En ce qui concerne la question de l’emploi d’enfants pour effectuer des travaux dangereux dans les mines, la commission a pris note de la déclaration du gouvernement reconnaissant l’exploitation persistante de jeunes de moins de 18 ans dans les mines et les carrières dans les provinces du Katanga, du Kasaï oriental et occidental, et du Nord et Sud-Kivu. La commission a noté avec préoccupation que le nombre d’enfants effectuant des travaux dangereux dans ce secteur reste élevé.
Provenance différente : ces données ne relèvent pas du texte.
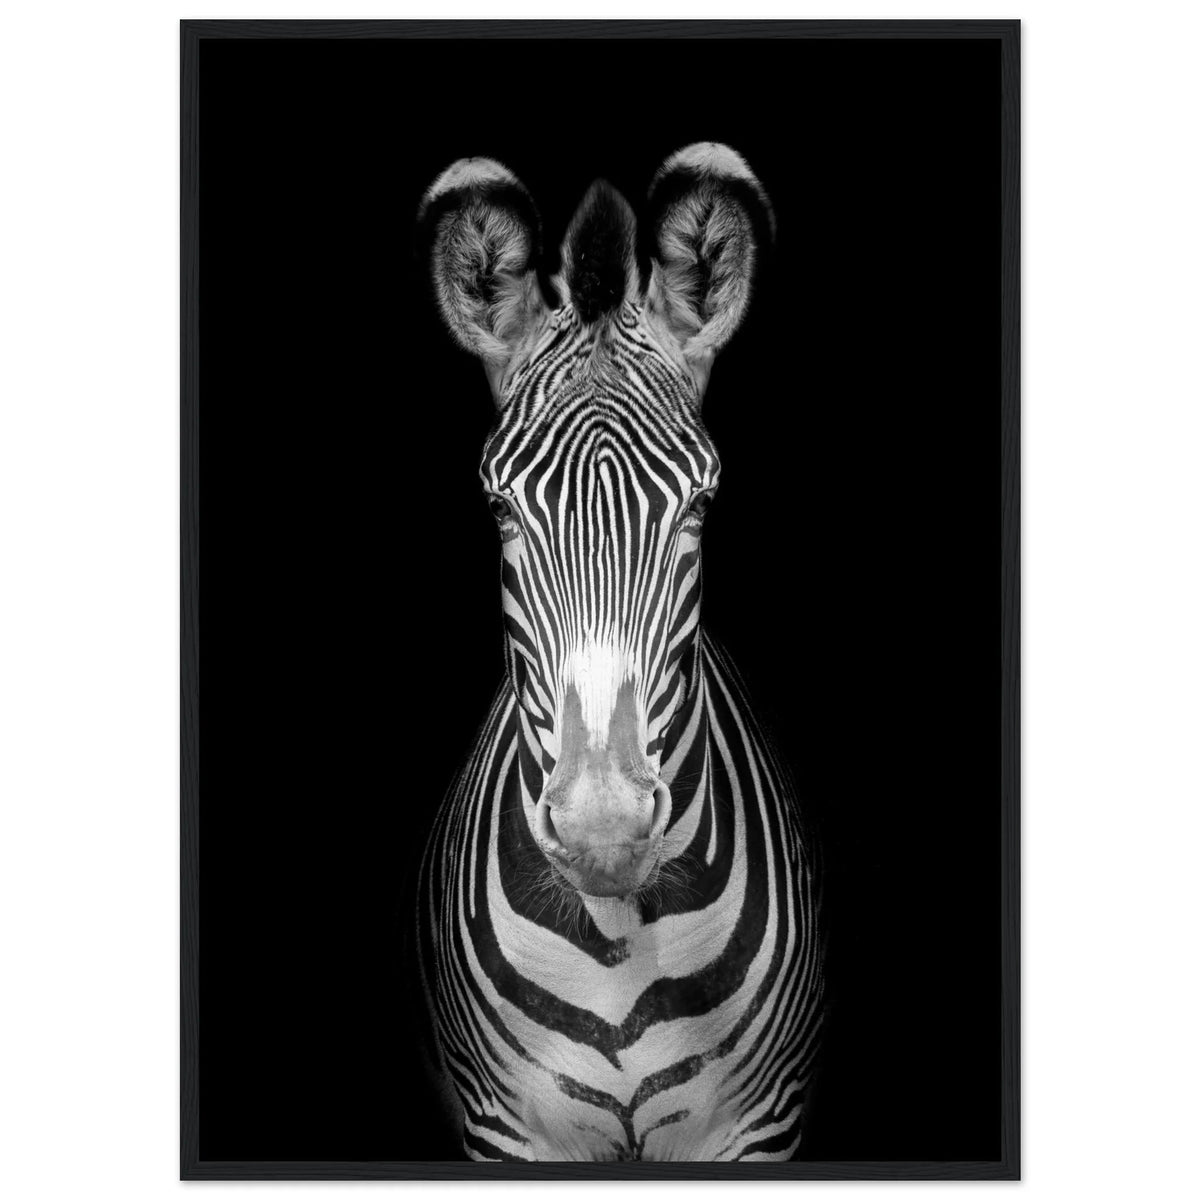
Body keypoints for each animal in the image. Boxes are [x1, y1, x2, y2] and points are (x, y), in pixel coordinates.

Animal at [413, 143, 823, 1162]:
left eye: (701, 507)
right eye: (500, 512)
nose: (605, 835)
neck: (617, 938)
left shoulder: (760, 1128)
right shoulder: (505, 1131)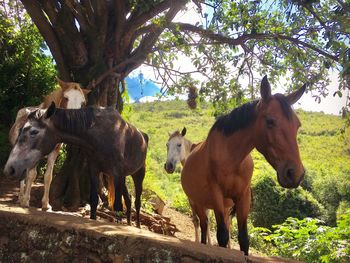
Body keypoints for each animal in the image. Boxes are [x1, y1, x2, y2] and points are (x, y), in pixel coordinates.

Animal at [5, 102, 148, 228]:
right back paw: (129, 223)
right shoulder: (95, 169)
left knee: (137, 201)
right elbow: (94, 200)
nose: (9, 169)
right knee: (128, 200)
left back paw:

A cet égard, la commission a demandé au gouvernement d’étendre l’autorité de l’inspection du travail pour faire respecter la loi et d’assurer que des visites imprévues soient régulièrement effectuées par les inspecteurs du travail, afin que ceux qui violent la convention soient poursuivis et que des sanctions suffisamment efficaces et dissuasives leur soient imposées. La commission a également demandé au gouvernement de fournir des informations sur l’impact des programmes d’action nationaux et internationaux, mentionnés par le représentant gouvernemental, visant au retrait d’enfants de moins de 18 ans travaillant dans des conditions dangereuses dans les mines et carrières, et à leur réadaptation et intégration sociale. Enfin, la commission a demandé au gouvernement de fournir, dans le prochain rapport, pour examen par la commission d’experts, des informations sur les résultats découlant de l’application effective de la législation qui interdit l’emploi d’enfants à des travaux souterrains.
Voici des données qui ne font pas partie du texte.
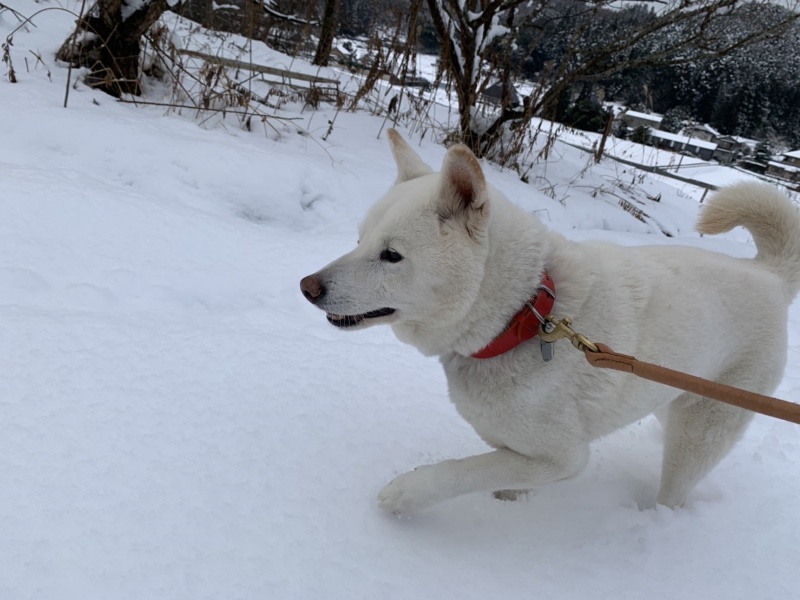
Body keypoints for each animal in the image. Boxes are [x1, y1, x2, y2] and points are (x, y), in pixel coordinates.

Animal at [300, 129, 800, 514]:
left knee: (675, 489)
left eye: (391, 255)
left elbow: (465, 470)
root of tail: (770, 274)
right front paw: (511, 497)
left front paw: (406, 493)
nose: (308, 287)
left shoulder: (564, 457)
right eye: (359, 240)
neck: (522, 319)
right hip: (671, 389)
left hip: (702, 430)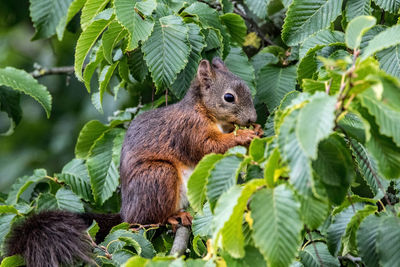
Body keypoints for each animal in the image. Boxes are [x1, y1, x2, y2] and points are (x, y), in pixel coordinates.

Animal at [6, 57, 264, 266]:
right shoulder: (188, 130)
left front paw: (256, 130)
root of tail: (126, 212)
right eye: (229, 97)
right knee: (146, 220)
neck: (204, 111)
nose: (252, 118)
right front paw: (243, 135)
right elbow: (208, 147)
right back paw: (173, 216)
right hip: (158, 175)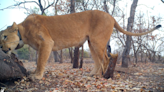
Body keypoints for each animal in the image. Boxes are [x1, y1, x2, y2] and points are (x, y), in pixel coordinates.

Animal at [0, 9, 161, 79]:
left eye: (4, 36)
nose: (1, 47)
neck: (22, 32)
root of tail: (111, 16)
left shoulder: (46, 42)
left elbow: (40, 61)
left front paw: (37, 76)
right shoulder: (41, 47)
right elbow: (38, 60)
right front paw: (34, 73)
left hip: (97, 41)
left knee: (106, 58)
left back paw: (103, 76)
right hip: (91, 42)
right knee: (98, 60)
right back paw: (92, 74)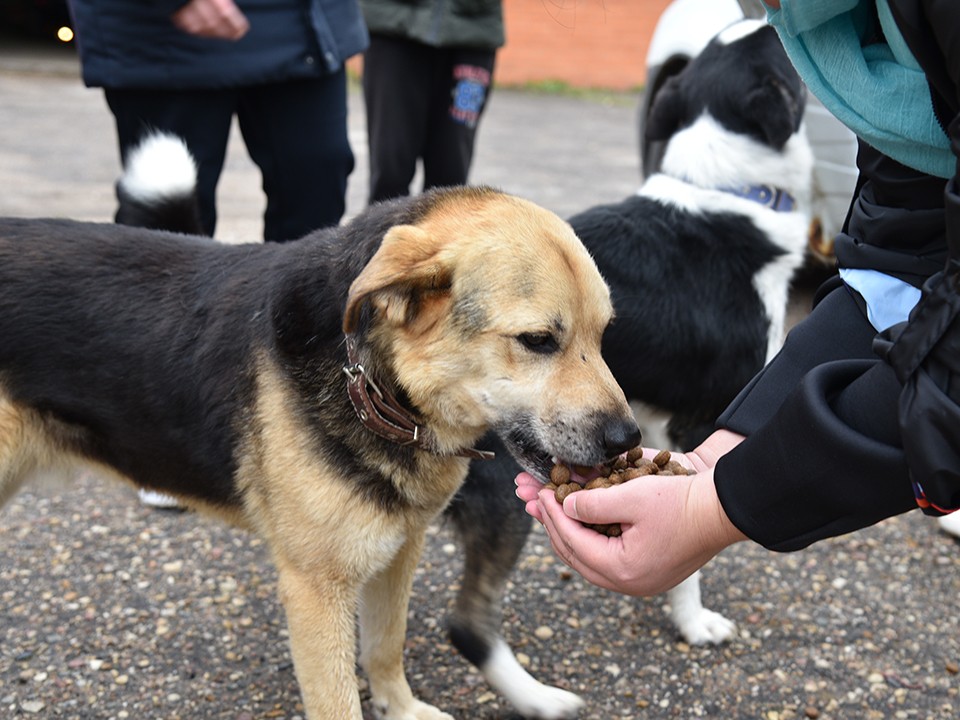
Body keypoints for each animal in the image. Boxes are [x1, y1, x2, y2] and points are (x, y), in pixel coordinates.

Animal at [1, 179, 644, 716]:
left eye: (605, 334)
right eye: (537, 341)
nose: (628, 440)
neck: (368, 380)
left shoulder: (398, 550)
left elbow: (384, 646)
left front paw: (401, 711)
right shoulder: (316, 591)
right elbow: (338, 699)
Par ailleurs, la commission a appelé les Etats Membres de l’OIT à fournir une assistance au gouvernement de la République démocratique du Congo, conformément à l’article 8 de la convention, en s’attachant en priorité au développement de l’éducation de base gratuite et de la formation professionnelle. A cet égard, la commission a encouragé le gouvernement à faire tout son possible pour garantir la viabilité de l’Institut de formation professionnelle mis en place avec l’assistance technique du Bureau. En outre, la commission a demandé au gouvernement de conduire une enquête nationale sur le travail des enfants, afin d’évaluer l’étendue des pires formes de travail des enfants dans le pays.

Enfin, il conviendrait aussi d’accroître la coopération internationale en vue de lutter contre l’emploi d’enfants pour l’extraction des ressources minières dans les mines, qui découle de l’exploitation et du commerce illégaux des ressources naturelles du pays.